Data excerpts
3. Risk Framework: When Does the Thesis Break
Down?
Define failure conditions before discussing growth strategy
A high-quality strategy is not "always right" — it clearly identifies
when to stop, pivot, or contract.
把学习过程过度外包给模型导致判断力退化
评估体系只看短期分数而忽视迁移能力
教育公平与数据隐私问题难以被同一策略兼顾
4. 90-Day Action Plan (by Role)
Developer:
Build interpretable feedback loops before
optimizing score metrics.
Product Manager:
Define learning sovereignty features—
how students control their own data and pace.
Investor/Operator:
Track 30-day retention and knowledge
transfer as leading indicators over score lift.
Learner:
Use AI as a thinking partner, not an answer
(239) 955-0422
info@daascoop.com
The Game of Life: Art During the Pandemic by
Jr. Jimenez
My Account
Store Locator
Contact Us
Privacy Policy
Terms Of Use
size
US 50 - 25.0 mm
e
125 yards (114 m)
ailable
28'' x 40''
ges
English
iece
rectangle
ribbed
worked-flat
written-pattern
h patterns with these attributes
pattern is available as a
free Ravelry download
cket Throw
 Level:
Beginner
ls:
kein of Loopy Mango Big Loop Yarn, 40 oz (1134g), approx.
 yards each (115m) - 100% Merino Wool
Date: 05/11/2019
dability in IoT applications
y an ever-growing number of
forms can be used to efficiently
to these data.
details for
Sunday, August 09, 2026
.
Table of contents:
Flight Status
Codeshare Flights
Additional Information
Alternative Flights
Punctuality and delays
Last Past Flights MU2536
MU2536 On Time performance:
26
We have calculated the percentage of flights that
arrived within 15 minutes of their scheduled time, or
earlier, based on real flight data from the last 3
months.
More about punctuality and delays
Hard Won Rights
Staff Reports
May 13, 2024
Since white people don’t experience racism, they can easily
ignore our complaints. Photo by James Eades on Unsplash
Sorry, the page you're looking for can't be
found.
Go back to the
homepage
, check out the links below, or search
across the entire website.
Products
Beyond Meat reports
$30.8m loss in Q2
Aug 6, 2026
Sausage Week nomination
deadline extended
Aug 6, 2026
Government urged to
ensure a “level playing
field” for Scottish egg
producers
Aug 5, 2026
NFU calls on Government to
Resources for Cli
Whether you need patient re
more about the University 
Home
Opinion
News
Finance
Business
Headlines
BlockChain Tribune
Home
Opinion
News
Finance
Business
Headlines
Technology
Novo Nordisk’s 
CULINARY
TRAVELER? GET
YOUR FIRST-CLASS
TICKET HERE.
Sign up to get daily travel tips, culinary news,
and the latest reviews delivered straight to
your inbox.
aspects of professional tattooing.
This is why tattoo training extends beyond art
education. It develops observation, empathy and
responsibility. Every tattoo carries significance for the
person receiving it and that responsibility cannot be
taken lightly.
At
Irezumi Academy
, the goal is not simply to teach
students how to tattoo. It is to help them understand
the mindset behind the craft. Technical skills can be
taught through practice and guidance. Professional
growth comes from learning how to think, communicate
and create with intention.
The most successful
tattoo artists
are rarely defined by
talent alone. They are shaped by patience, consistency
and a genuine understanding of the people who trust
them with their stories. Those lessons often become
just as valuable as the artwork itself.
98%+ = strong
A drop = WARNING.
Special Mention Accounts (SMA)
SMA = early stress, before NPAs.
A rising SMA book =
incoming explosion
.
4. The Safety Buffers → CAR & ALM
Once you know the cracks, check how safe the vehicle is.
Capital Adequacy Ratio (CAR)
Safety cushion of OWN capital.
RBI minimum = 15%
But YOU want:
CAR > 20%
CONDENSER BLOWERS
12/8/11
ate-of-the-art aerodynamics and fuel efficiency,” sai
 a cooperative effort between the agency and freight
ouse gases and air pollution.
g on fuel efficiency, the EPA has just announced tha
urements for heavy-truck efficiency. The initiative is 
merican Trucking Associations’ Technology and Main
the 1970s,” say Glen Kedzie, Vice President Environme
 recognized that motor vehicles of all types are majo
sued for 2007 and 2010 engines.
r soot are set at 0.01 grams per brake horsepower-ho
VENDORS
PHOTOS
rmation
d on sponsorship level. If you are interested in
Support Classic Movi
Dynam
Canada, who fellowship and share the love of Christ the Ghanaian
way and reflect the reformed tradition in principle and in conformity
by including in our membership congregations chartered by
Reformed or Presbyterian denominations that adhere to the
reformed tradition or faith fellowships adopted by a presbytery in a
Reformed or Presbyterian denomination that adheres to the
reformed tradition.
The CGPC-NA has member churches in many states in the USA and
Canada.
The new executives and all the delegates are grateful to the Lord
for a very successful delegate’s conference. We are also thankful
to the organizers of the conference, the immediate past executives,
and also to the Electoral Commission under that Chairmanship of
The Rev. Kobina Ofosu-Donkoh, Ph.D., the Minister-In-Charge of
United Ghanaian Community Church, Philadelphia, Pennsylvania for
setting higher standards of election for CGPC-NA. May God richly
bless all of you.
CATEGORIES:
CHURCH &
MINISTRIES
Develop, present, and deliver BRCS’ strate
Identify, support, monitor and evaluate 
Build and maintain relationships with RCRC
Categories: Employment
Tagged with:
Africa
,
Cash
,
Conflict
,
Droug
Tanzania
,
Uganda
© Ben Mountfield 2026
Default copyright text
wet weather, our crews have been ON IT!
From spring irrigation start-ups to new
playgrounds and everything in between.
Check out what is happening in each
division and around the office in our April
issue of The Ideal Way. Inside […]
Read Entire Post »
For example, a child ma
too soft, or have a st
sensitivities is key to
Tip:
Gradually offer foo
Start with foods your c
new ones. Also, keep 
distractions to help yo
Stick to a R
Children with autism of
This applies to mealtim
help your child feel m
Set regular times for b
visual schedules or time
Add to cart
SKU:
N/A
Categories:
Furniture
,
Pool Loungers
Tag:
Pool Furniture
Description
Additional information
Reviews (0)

**WRITTEN TASK**
Line by line, reproduce the records above exactly.

**WRITTEN RESPONSE**
3. Risk Framework: When Does the Thesis Break
Down?
Define failure conditions before discussing growth strategy
A high-quality strategy is not "always right" — it clearly identifies
when to stop, pivot, or contract.
把学习过程过度外包给模型导致判断力退化
评估体系只看短期分数而忽视迁移能力
教育公平与数据隐私问题难以被同一策略兼顾
4. 90-Day Action Plan (by Role)
Developer:
Build interpretable feedback loops before
optimizing score metrics.
Product Manager:
Define learning sovereignty features—
how students control their own data and pace.
Investor/Operator:
Track 30-day retention and knowledge
transfer as leading indicators over score lift.
Learner:
Use AI as a thinking partner, not an answer
(239) 955-0422
info@daascoop.com
The Game of Life: Art During the Pandemic by
Jr. Jimenez
My Account
Store Locator
Contact Us
Privacy Policy
Terms Of Use
size
US 50 - 25.0 mm
e
125 yards (114 m)
ailable
28'' x 40''
ges
English
iece
rectangle
ribbed
worked-flat
written-pattern
h patterns with these attributes
pattern is available as a
free Ravelry download
cket Throw
 Level:
Beginner
ls:
kein of Loopy Mango Big Loop Yarn, 40 oz (1134g), approx.
 yards each (115m) - 100% Merino Wool
Date: 05/11/2019
dability in IoT applications
y an ever-growing number of
forms can be used to efficiently
to these data.
details for
Sunday, August 09, 2026
.
Table of contents:
Flight Status
Codeshare Flights
Additional Information
Alternative Flights
Punctuality and delays
Last Past Flights MU2536
MU2536 On Time performance:
26
We have calculated the percentage of flights that
arrived within 15 minutes of their scheduled time, or
earlier, based on real flight data from the last 3
months.
More about punctuality and delays
Hard Won Rights
Staff Reports
May 13, 2024
Since white people don’t experience racism, they can easily
ignore our complaints. Photo by James Eades on Unsplash
Sorry, the page you're looking for can't be
found.
Go back to the
homepage
, check out the links below, or search
across the entire website.
Products
Beyond Meat reports
$30.8m loss in Q2
Aug 6, 2026
Sausage Week nomination
deadline extended
Aug 6, 2026
Government urged to
ensure a “level playing
field” for Scottish egg
producers
Aug 5, 2026
NFU calls on Government to
Resources for Cli
Whether you need patient re
more about the University 
Home
Opinion
News
Finance
Business
Headlines
BlockChain Tribune
Home
Opinion
News
Finance
Business
Headlines
Technology
Novo Nordisk’s 
CULINARY
TRAVELER? GET
YOUR FIRST-CLASS
TICKET HERE.
Sign up to get daily travel tips, culinary news,
and the latest reviews delivered straight to
your inbox.
aspects of professional tattooing.
This is why tattoo training extends beyond art
education. It develops observation, empathy and
responsibility. Every tattoo carries significance for the
person receiving it and that responsibility cannot be
taken lightly.
At
Irezumi Academy
, the goal is not simply to teach
students how to tattoo. It is to help them understand
the mindset behind the craft. Technical skills can be
taught through practice and guidance. Professional
growth comes from learning how to think, communicate
and create with intention.
The most successful
tattoo artists
are rarely defined by
talent alone. They are shaped by patience, consistency
and a genuine understanding of the people who trust
them with their stories. Those lessons often become
just as valuable as the artwork itself.
98%+ = strong
A drop = WARNING.
Special Mention Accounts (SMA)
SMA = early stress, before NPAs.
A rising SMA book =
incoming explosion
.
4. The Safety Buffers → CAR & ALM
Once you know the cracks, check how safe the vehicle is.
Capital Adequacy Ratio (CAR)
Safety cushion of OWN capital.
RBI minimum = 15%
But YOU want:
CAR > 20%
CONDENSER BLOWERS
12/8/11
ate-of-the-art aerodynamics and fuel efficiency,” sai
 a cooperative effort between the agency and freight
ouse gases and air pollution.
g on fuel efficiency, the EPA has just announced tha
urements for heavy-truck efficiency. The initiative is 
merican Trucking Associations’ Technology and Main
the 1970s,” say Glen Kedzie, Vice President Environme
 recognized that motor vehicles of all types are majo
sued for 2007 and 2010 engines.
r soot are set at 0.01 grams per brake horsepower-ho
VENDORS
PHOTOS
rmation
d on sponsorship level. If you are interested in
Support Classic Movi
Dynam
Canada, who fellowship and share the love of Christ the Ghanaian
way and reflect the reformed tradition in principle and in conformity
by including in our membership congregations chartered by
Reformed or Presbyterian denominations that adhere to the
reformed tradition or faith fellowships adopted by a presbytery in a
Reformed or Presbyterian denomination that adheres to the
reformed tradition.
The CGPC-NA has member churches in many states in the USA and
Canada.
The new executives and all the delegates are grateful to the Lord
for a very successful delegate’s conference. We are also thankful
to the organizers of the conference, the immediate past executives,
and also to the Electoral Commission under that Chairmanship of
The Rev. Kobina Ofosu-Donkoh, Ph.D., the Minister-In-Charge of
United Ghanaian Community Church, Philadelphia, Pennsylvania for
setting higher standards of election for CGPC-NA. May God richly
bless all of you.
CATEGORIES:
CHURCH &
MINISTRIES
Develop, present, and deliver BRCS’ strate
Identify, support, monitor and evaluate 
Build and maintain relationships with RCRC
Categories: Employment
Tagged with:
Africa
,
Cash
,
Conflict
,
Droug
Tanzania
,
Uganda
© Ben Mountfield 2026
Default copyright text
wet weather, our crews have been ON IT!
From spring irrigation start-ups to new
playgrounds and everything in between.
Check out what is happening in each
division and around the office in our April
issue of The Ideal Way. Inside […]
Read Entire Post »
For example, a child ma
too soft, or have a st
sensitivities is key to
Tip:
Gradually offer foo
Start with foods your c
new ones. Also, keep 
distractions to help yo
Stick to a R
Children with autism of
This applies to mealtim
help your child feel m
Set regular times for b
visual schedules or time
Add to cart
SKU:
N/A
Categories:
Furniture
,
Pool Loungers
Tag:
Pool Furniture
Description
Additional information
Reviews (0)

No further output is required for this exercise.